::: Document passage

The reader may check that, in the case that the rotation is strictly in the xy plane, i.e. \theta and \psi are zero, we will obtain

\displaystyle g(\varphi,\theta,\psi) = \left(\begin{array}{ccc} \text{cos}(\varphi) & -\text{sin}(\varphi) & 0 \\ \text{sin}(\varphi) & \text{cos}(\varphi) & 0 \\ 0 & 0 & 1 \end{array}\right).

Note how the upper left part is an element of \text{SO}(2), expressing a counterclockwise rotation by an angle \varphi, as we might expect.

Contrary to the case of \text{SO}(2), which is an abelian group, the group \text{SO}(3) is not an abelian group. This means that for two elements a and b of \text{SO}(3), the product ab may not always be equal to the product ba. One can check this explicitly, or simply consider rotating an object along different axes; for example, rotating an object first counterclockwise by 90 degrees along the z-axis, and then counterclockwise again by 90 degrees along the x-axis, will not end with the same result as performing the same operations in the opposite order.

We now know how to express rotations in 3-dimensional space using 3\times 3 orthogonal matrices. Now we discuss another way of expressing the same concept, but using “unitary”, instead of orthogonal, matrices. However, first we must revisit rotations in 2 dimensions.

The group \text{SO}(2) is not the only way we have of expressing rotations in 2-dimensions. For example, we can also make use of the unitary (we will explain the meaning of this word shortly) group in 1-dimension, also written \text{U}(1). It is the group formed by the complex numbers with magnitude equal to 1. The elements of this group can always be written in the form e^{i\theta}, where \theta is the angle of our rotation. As we have seen in Connection and Curvature in Riemannian Geometry, this group is related to quantum electrodynamics, as it expresses the gauge symmetry of the theory.

The groups \text{SO}(2) and \text{U}(1) are actually isomorphic. There is a one-to-one correspondence between the elements of \text{SO}(2) and the elements of \text{U}(1) which respects the group operation. In other words, there is a bijective function f:\text{SO}(2)\rightarrow\text{U}(1), which satisfies ab=f(a)f(b) for a, b elements of \text{SO}(2). When two groups are isomorphic, we may consider them as being essentially the same group. For this reason, both \text{SO}(2) and U(1) are often referred to as the circle group.

::::::
::: Data rows

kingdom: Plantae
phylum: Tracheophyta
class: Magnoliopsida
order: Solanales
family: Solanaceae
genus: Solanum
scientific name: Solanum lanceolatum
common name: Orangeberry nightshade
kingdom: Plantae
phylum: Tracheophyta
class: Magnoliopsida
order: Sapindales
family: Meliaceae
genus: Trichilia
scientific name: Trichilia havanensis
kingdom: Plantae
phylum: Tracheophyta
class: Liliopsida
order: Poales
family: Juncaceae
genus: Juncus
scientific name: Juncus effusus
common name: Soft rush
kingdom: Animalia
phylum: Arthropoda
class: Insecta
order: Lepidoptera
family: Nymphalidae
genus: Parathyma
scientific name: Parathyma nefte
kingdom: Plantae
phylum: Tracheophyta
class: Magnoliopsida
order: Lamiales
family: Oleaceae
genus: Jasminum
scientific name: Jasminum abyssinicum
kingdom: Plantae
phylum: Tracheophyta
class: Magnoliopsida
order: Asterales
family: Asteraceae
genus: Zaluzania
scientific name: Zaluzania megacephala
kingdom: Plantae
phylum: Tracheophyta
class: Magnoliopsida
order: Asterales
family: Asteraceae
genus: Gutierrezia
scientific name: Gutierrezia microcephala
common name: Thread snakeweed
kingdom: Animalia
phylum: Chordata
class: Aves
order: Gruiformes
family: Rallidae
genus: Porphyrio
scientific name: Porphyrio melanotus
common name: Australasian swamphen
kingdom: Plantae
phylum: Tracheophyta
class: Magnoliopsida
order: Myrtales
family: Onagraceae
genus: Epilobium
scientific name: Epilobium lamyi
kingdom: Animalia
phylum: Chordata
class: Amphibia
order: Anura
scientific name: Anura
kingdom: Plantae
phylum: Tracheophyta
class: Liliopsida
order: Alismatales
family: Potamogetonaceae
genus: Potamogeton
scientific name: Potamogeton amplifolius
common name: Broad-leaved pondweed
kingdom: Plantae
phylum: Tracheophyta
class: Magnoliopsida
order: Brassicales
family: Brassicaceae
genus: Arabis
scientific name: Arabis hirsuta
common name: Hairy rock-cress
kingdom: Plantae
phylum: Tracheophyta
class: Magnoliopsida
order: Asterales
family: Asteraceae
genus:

::::::

# Task:
Reproduce word for word the part of the passage on rotation groups starting at "Contrary to the" and ending at "in 2 dimensions.".

# Solution to this exercise:
Contrary to the case of \text{SO}(2), which is an abelian group, the group \text{SO}(3) is not an abelian group. This means that for two elements a and b of \text{SO}(3), the product ab may not always be equal to the product ba. One can check this explicitly, or simply consider rotating an object along different axes; for example, rotating an object first counterclockwise by 90 degrees along the z-axis, and then counterclockwise again by 90 degrees along the x-axis, will not end with the same result as performing the same operations in the opposite order.

We now know how to express rotations in 3-dimensional space using 3\times 3 orthogonal matrices. Now we discuss another way of expressing the same concept, but using “unitary”, instead of orthogonal, matrices. However, first we must revisit rotations in 2 dimensions.